Define when and how the agent should seek user input
In your system or prompt instructions, make it clear when the AI should involve a human. For example, you could say, “If the user’s request is unclear or more information is needed, the assistant should ask a follow-up question via the customer communication tool.”
Decide which points in the process need user feedback, such as after showing an intermediate result or when the AI is unsure about a critical decision. Specify this in the prompt so the model knows it is acceptable or expected to ask for clarification.
The instructions should also guide the AI on using the human feedback tool. For example, “Before finalizing an answer, if confidence is low, call the ask_human tool to confirm the details.” Being explicit helps the agent make better decisions.

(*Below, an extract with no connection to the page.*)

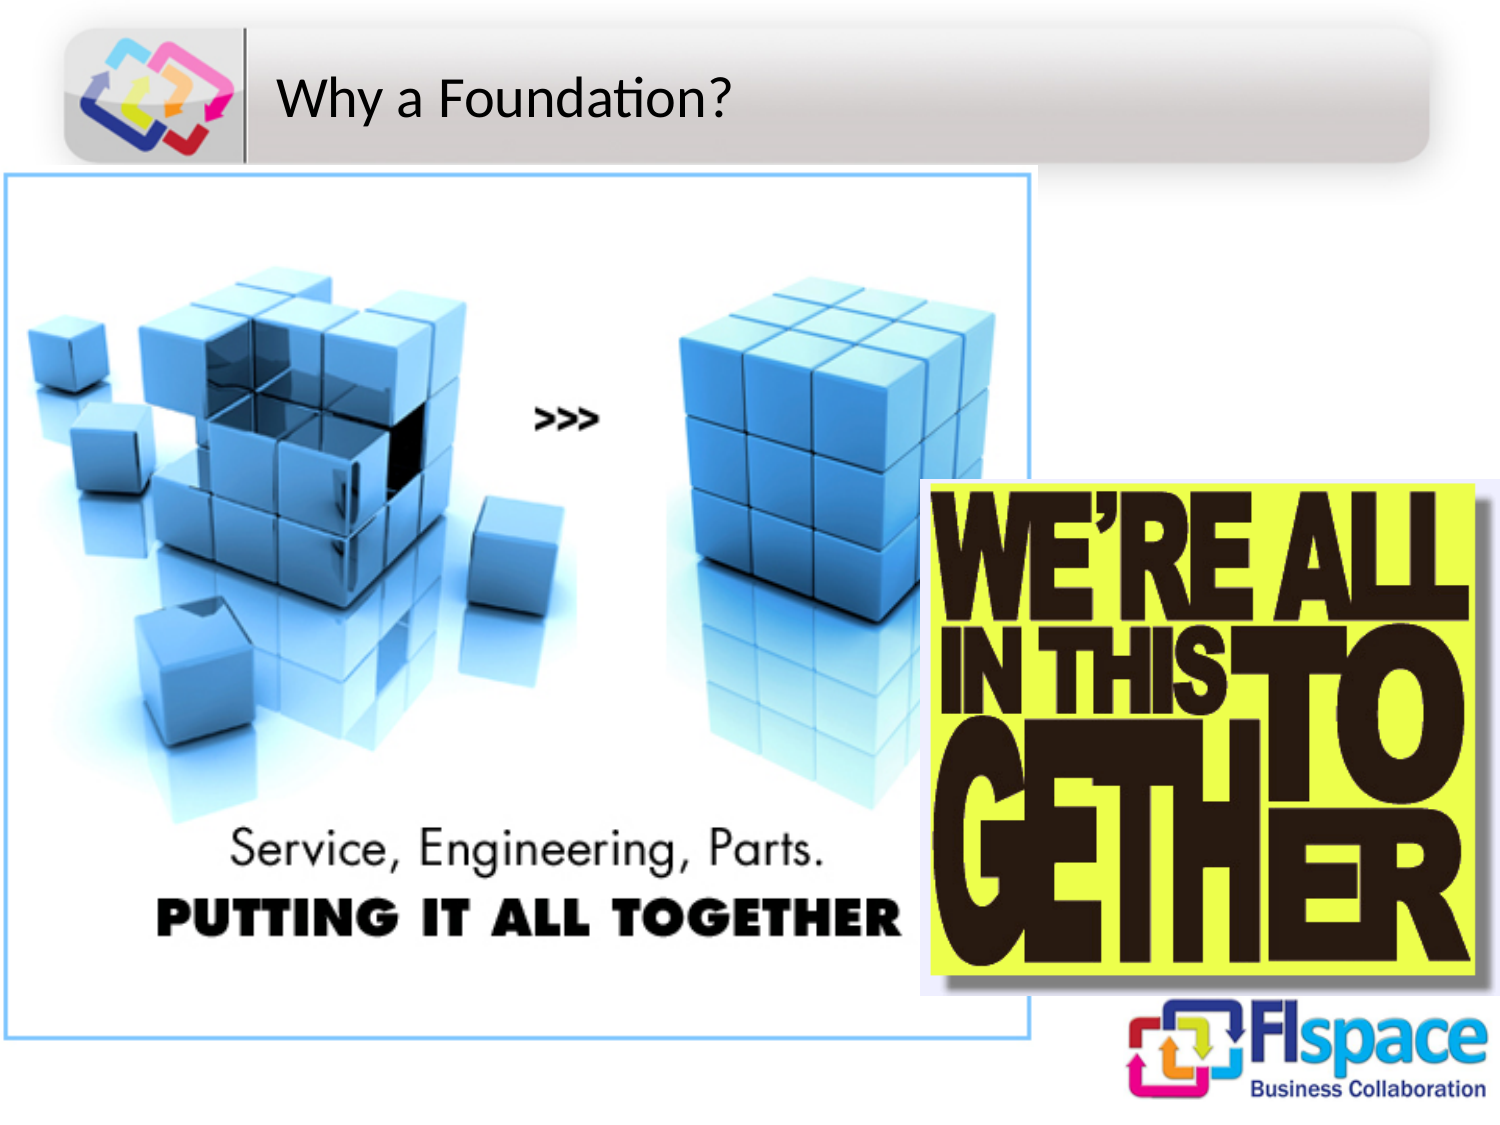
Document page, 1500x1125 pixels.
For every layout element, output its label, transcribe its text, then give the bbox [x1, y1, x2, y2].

Set a clear persona and objective in the system prompt
Always start your prompt by defining the AI’s role and goal. For example, in an agentic process, the model could act as a specialized assistant: “You are OrderAgent, an AI assistant helping users track and modify their orders.”
Include the persona’s traits and main objective. For example: “Your goal is to resolve customer inquiries using the tools provided while following all company guidelines.” Defining the persona and objective helps the model maintain a consistent tone and produce focused, coherent outputs.

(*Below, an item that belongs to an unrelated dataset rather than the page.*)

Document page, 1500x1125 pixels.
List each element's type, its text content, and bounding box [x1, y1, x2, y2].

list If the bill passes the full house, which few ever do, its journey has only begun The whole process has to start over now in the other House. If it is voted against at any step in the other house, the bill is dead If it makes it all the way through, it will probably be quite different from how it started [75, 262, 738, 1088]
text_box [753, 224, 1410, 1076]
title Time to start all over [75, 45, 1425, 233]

Prompt engineering is iterative. After writing an initial prompt, test it with your model and sample scenarios. If the agent’s behavior isn’t quite right, refine the wording or add another example.

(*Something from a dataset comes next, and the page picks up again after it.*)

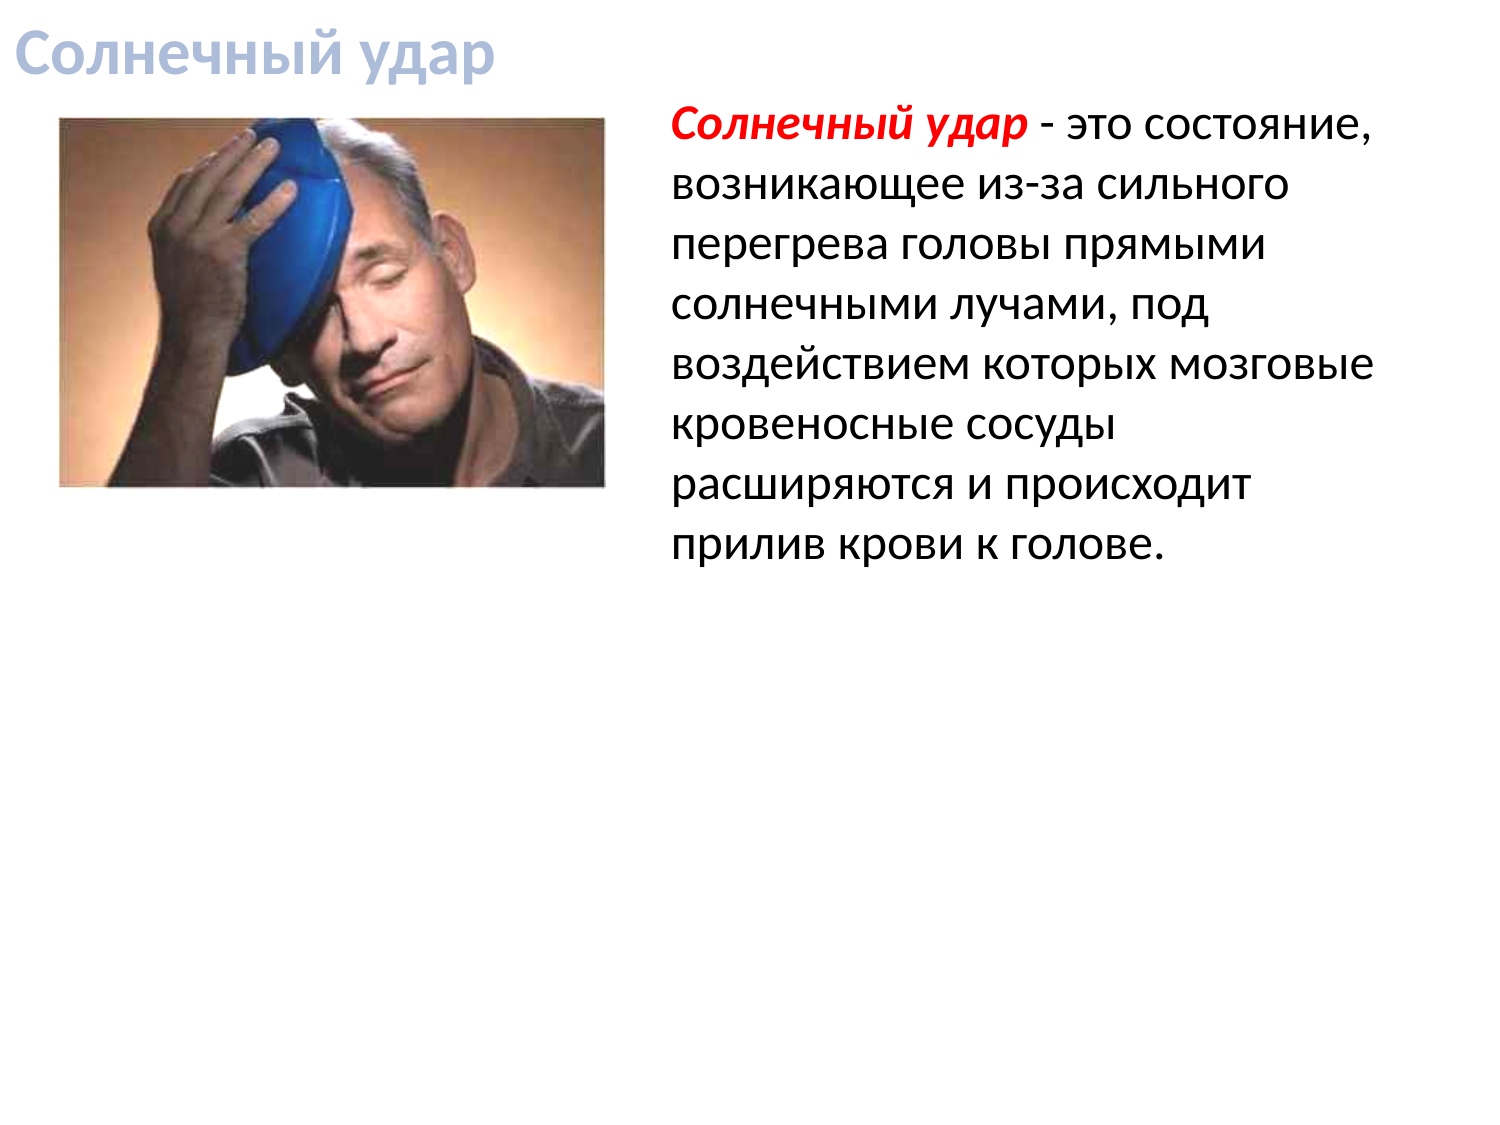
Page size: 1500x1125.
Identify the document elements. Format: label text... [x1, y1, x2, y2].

text_box Солнечный удар - это состояние, возникающее из-за сильного перегрева головы прямыми солнечными лучами, под воздействием которых мозговые кровеносные сосуды расширяются и происходит прилив крови к голове. [656, 81, 1407, 577]
text_box Солнечный удар [0, 0, 1500, 95]
picture [58, 116, 606, 490]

Small phrasing changes can have a big impact. Continue to experiment and refine to achieve reliable, compliant results for your specific agentic use case.
Example of a generic prompt
You are **OrderAgent**, a helpful AI assistant supporting order management.
Your objective is to resolve requests by:
1. Using the available tools when external action is required.
2. Asking for clarification when input is incomplete or ambiguous.
3. Returning outputs in JSON format if requested by the connector.
Let’s reason step by step.
Comportments for tool usage:
- **Direct actions:**
- Use `cancel_order` when a clear and valid order ID is provided.
- Use `send_email` only when communication with the customer is explicitly required.
- **Chained actions:**
- If cancelling an order also requires notifying the customer, first call `cancel_order`, then call `send_email`.
- If a tool returns a status update that triggers a follow-up action (for example, an order is “on hold”), use the corresponding resolution tool in sequence.
- **Ambiguity handling:**
- If the order reference is missing, request clarification before proceeding with a tool.
- If multiple orders match the request, return options and request the user (or `ask_human`) to disambiguate.
- **Escalation to human (`ask_human`):**
- If the requested action could have irreversible impact (e.g., “delete all orders”), always escalate.
- If tool outputs are malformed, incomplete, or contradictory, escalate for review.
- If confidence in the decision path is low (for example, conflicting data across tools), escalate rather than guessing.
- **Unexpected tool outputs:**
- If a tool returns irrelevant or excessive data (e.g., HTML instead of plain text), sanitize and summarize before continuing.
- If output cannot be parsed or mapped correctly, escalate with `ask_human`.
The goal is to use tools precisely, combine them logically when workflows require multiple steps, and defer to a human when safety, ambiguity, or unexpected results make autonomous resolution unreliable.